▶ [Provided text]:
Getting multiple commits where the corresponding files contents is the same I would expect, but having commits reported where the content is not exactly the same seems odd to me (that is based on how I would understand the --find-object option atm).

Why is that? Where would I have to elaborate with the command?


Solution

  • As stated by the documentation (also refer to the -S and -G option to make sense of it) :
    with this option, a commit will be mentioned if the number of occurrences of said object changes.

    So, if you take the blobid of a file in your repo (say, the blobid of file Readme.md)

    git log --find-object=<blobid> will :

    1. report commits where this blobid appears as file Readme.md (that's what you expect),
    2. report commits where that blob disappears as file Readme.md, eg : a commit which changed the content of Readme.md from blobid to something else ;
    3. report commits where this blob appears or disappears at some other path, eg : at some point, file doc/Doc.md had the exact same blobid ;
    4. not report commits where a file with that exact content has been renamed, eg : file doc/Doc.md has been renamed to Readme.md, or from Readme.md to doc/Doc.md

    You can run :

    git ls-tree -r <commit> | grep <blobid>
    # check parent commit too :
    git ls-tree -r <commit>^ | grep <blobid>
    

    to see which <commit> contained that blob, and at what path.

    If you want to check what modified the precise path Readme.md, you can add it as a filter to git log :

    git log --find-object=blobid -- Readme.md
    

    This will get rid of cases 3. and 4. above.
    You would still see commits where the content you look for is in the parent commit (case 2. above).

▶ [Data segment]:

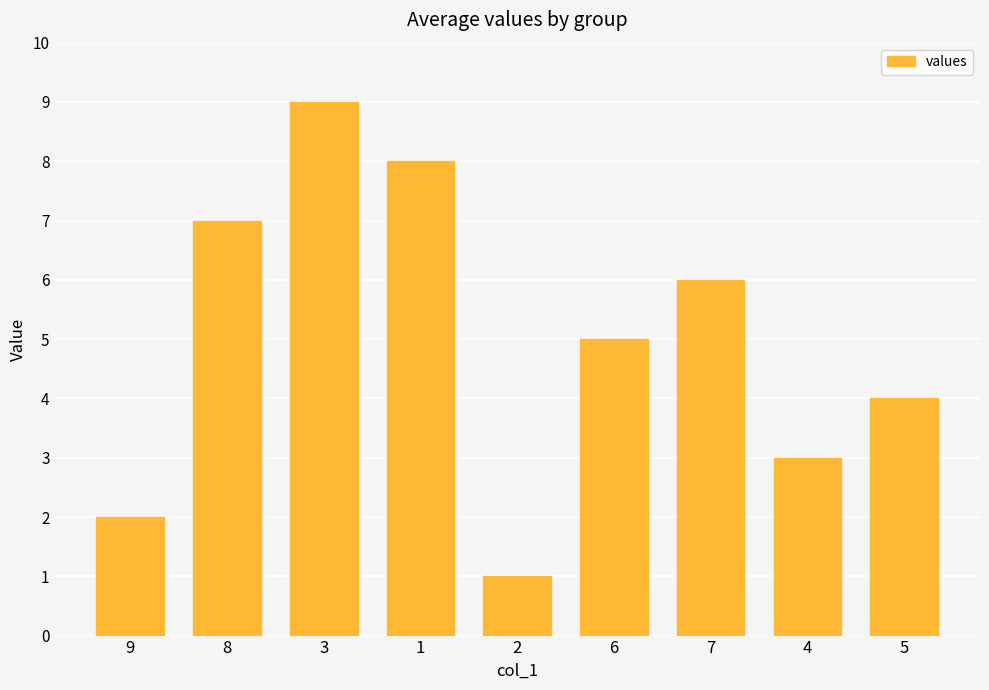

List the labels in order of value, largest first.

3, 1, 8, 7, 6, 5, 4, 9, 2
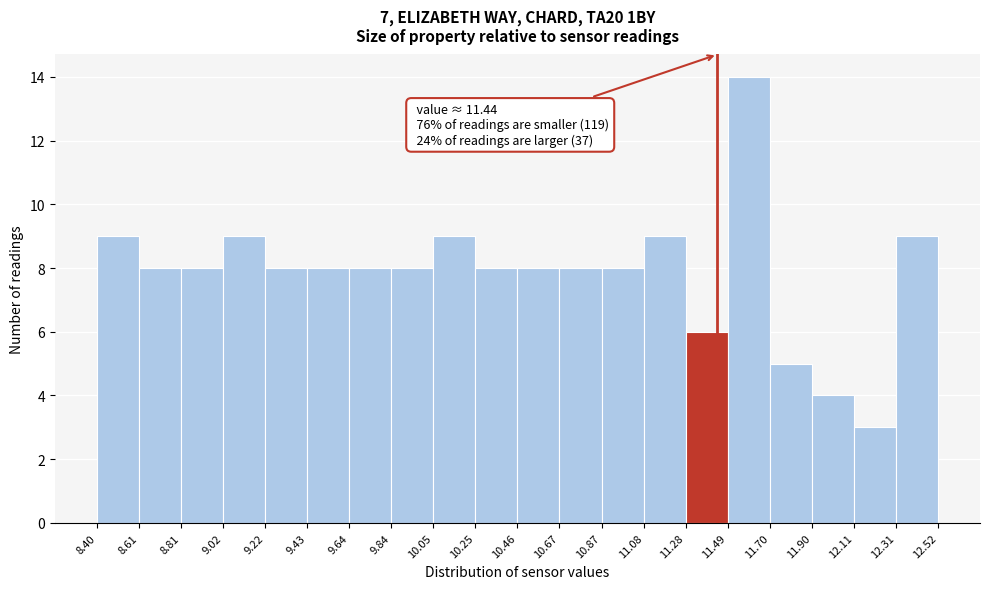

Over which range of the x-axis is the bar tallest?

11.49 to 11.70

▶ [Questions]:
A. Retype the passage of the git thread from "This will get" to "(case 2. above).".
B. Answer these questions using the git thread.
(i) Which two options does the git thread say to refer to in order to make sense of the documentation?
(ii) What command does the git thread give for checking the parent commit?
(iii) Which cases does adding Readme.md as a filter to git log get rid of?
The listing comes from a separate source, unrelated to the git thread.

▶ [Responses by item number]:
A.
This will get rid of cases 3. and 4. above.
    You would still see commits where the content you look for is in the parent commit (case 2. above).

B.
(i) The -S and -G options.
(ii) git ls-tree -r <commit>^ | grep <blobid>
(iii) Cases 3 and 4.